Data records
◇ ◇ ◇ ◇

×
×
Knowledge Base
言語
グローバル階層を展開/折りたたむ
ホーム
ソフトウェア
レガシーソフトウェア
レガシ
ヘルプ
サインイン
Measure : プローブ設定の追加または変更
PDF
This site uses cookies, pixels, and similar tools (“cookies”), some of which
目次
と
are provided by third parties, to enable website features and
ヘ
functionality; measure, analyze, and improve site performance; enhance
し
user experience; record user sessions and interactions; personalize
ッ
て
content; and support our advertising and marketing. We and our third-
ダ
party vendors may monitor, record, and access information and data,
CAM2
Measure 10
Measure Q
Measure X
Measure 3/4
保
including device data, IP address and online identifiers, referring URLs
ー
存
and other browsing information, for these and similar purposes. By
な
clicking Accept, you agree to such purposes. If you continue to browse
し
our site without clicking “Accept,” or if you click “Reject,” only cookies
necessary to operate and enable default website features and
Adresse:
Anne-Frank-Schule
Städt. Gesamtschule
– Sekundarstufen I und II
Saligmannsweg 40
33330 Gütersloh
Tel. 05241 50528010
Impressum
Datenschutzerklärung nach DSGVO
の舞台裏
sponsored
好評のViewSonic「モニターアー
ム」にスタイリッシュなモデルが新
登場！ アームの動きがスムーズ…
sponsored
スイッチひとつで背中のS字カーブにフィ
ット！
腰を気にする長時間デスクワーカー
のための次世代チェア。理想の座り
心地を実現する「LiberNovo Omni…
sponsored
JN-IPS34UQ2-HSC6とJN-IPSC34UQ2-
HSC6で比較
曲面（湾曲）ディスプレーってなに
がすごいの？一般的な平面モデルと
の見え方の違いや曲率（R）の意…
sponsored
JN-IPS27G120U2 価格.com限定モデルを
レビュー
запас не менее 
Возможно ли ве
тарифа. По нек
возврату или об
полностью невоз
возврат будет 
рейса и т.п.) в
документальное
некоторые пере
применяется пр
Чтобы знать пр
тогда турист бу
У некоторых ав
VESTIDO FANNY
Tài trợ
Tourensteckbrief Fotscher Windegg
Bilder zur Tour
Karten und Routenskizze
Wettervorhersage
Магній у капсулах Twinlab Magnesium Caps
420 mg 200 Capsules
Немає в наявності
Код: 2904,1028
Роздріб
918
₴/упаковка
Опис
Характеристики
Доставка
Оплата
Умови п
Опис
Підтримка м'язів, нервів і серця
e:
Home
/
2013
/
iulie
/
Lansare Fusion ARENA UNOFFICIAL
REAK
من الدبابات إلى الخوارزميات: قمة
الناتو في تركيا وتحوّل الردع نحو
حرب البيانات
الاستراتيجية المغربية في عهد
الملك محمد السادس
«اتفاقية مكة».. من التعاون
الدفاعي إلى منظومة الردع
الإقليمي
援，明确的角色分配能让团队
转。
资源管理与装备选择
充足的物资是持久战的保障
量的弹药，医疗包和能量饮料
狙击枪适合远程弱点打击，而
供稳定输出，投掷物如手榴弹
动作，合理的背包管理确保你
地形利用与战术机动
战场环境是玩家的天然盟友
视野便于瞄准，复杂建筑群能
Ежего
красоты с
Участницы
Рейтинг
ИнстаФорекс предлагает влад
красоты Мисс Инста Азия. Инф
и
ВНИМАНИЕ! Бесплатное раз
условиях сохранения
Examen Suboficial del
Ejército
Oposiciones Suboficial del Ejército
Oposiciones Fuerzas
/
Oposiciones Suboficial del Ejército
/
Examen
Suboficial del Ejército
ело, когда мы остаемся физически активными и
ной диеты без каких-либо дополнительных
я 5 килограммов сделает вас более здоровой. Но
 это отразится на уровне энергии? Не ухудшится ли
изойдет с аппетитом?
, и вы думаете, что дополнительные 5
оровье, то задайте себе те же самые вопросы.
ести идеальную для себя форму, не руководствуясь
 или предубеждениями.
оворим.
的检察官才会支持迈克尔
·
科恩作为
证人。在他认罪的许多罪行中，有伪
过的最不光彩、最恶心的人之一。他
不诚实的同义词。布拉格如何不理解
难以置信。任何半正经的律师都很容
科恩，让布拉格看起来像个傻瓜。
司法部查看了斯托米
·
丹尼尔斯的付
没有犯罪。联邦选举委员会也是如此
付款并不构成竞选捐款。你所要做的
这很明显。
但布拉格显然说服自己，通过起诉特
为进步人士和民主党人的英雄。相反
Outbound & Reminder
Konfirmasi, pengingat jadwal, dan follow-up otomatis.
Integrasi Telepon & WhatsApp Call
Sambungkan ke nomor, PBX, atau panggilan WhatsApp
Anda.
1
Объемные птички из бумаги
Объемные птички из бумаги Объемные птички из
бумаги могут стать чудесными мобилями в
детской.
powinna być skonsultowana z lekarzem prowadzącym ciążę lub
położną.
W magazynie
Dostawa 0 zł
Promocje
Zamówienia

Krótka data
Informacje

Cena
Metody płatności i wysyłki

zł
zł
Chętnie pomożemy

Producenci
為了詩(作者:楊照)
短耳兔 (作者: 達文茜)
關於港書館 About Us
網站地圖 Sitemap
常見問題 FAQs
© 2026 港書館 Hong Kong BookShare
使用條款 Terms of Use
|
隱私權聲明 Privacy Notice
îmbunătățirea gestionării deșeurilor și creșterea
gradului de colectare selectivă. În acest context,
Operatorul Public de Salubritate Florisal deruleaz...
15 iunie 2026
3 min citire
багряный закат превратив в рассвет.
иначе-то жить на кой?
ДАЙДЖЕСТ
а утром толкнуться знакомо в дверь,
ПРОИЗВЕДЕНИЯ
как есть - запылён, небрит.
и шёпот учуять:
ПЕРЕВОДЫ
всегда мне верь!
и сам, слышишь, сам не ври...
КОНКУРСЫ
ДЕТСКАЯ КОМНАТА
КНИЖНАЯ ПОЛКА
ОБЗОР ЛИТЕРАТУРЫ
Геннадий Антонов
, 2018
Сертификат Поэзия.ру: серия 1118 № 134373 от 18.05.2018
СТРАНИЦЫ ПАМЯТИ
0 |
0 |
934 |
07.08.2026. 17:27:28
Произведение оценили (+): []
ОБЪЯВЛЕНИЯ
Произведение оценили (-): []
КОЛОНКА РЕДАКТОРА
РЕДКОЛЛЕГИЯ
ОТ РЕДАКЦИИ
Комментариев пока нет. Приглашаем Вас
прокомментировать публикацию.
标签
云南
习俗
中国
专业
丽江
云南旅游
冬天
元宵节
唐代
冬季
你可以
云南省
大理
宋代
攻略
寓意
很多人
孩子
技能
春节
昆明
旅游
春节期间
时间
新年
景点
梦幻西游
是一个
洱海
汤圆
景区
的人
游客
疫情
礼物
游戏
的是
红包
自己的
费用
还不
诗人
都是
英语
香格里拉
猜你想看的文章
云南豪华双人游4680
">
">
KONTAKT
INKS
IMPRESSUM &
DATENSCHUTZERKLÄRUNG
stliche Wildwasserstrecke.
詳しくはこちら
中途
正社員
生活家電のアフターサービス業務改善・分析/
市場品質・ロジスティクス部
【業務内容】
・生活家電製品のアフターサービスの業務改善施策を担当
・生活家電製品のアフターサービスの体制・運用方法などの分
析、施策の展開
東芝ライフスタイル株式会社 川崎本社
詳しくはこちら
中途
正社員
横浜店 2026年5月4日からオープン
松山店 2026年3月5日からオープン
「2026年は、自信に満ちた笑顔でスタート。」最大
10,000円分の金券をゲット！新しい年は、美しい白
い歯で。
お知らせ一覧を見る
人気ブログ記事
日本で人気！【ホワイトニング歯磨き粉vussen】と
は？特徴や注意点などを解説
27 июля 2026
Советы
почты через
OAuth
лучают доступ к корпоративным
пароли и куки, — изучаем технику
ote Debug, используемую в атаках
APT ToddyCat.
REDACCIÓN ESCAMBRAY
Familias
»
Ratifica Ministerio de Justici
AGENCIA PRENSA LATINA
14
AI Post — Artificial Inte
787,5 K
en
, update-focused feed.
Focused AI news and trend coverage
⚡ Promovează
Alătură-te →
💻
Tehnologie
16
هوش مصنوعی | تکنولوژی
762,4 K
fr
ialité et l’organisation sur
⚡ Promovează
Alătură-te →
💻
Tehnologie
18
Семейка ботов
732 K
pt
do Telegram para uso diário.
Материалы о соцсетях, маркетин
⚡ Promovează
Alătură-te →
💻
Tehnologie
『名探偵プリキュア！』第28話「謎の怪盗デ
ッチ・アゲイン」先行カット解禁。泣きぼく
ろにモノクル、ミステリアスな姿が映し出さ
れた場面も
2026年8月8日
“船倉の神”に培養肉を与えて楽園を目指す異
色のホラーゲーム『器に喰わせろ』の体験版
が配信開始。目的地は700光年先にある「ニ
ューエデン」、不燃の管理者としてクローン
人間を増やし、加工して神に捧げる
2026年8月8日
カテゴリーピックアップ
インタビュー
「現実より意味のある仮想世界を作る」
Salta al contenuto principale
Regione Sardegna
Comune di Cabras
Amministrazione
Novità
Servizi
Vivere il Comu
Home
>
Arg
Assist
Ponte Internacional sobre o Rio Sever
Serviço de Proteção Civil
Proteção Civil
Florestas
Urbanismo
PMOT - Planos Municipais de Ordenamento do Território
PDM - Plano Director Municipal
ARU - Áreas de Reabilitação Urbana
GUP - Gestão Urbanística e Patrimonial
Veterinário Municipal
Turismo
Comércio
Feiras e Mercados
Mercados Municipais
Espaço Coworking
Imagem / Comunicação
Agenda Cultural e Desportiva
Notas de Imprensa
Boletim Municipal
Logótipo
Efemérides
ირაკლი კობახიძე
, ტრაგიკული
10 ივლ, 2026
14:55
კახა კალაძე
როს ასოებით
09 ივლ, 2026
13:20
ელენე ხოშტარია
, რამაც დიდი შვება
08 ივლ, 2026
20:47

◇ ◇ ◇ ◇

[TASK REQUIREMENTS] Above are the records; copy exactly the lines from the line with "横浜店 2026年5月4日からオープン" through the line with "が配信開始。目的地は700光年先にある「ニ", both included.

[TASK RESULT]
横浜店 2026年5月4日からオープン
松山店 2026年3月5日からオープン
「2026年は、自信に満ちた笑顔でスタート。」最大
10,000円分の金券をゲット！新しい年は、美しい白
い歯で。
お知らせ一覧を見る
人気ブログ記事
日本で人気！【ホワイトニング歯磨き粉vussen】と
は？特徴や注意点などを解説
27 июля 2026
Советы
почты через
OAuth
лучают доступ к корпоративным
пароли и куки, — изучаем технику
ote Debug, используемую в атаках
APT ToddyCat.
REDACCIÓN ESCAMBRAY
Familias
»
Ratifica Ministerio de Justici
AGENCIA PRENSA LATINA
14
AI Post — Artificial Inte
787,5 K
en
, update-focused feed.
Focused AI news and trend coverage
⚡ Promovează
Alătură-te →
💻
Tehnologie
16
هوش مصنوعی | تکنولوژی
762,4 K
fr
ialité et l’organisation sur
⚡ Promovează
Alătură-te →
💻
Tehnologie
18
Семейка ботов
732 K
pt
do Telegram para uso diário.
Материалы о соцсетях, маркетин
⚡ Promovează
Alătură-te →
💻
Tehnologie
『名探偵プリキュア！』第28話「謎の怪盗デ
ッチ・アゲイン」先行カット解禁。泣きぼく
ろにモノクル、ミステリアスな姿が映し出さ
れた場面も
2026年8月8日
“船倉の神”に培養肉を与えて楽園を目指す異
色のホラーゲーム『器に喰わせろ』の体験版
が配信開始。目的地は700光年先にある「ニ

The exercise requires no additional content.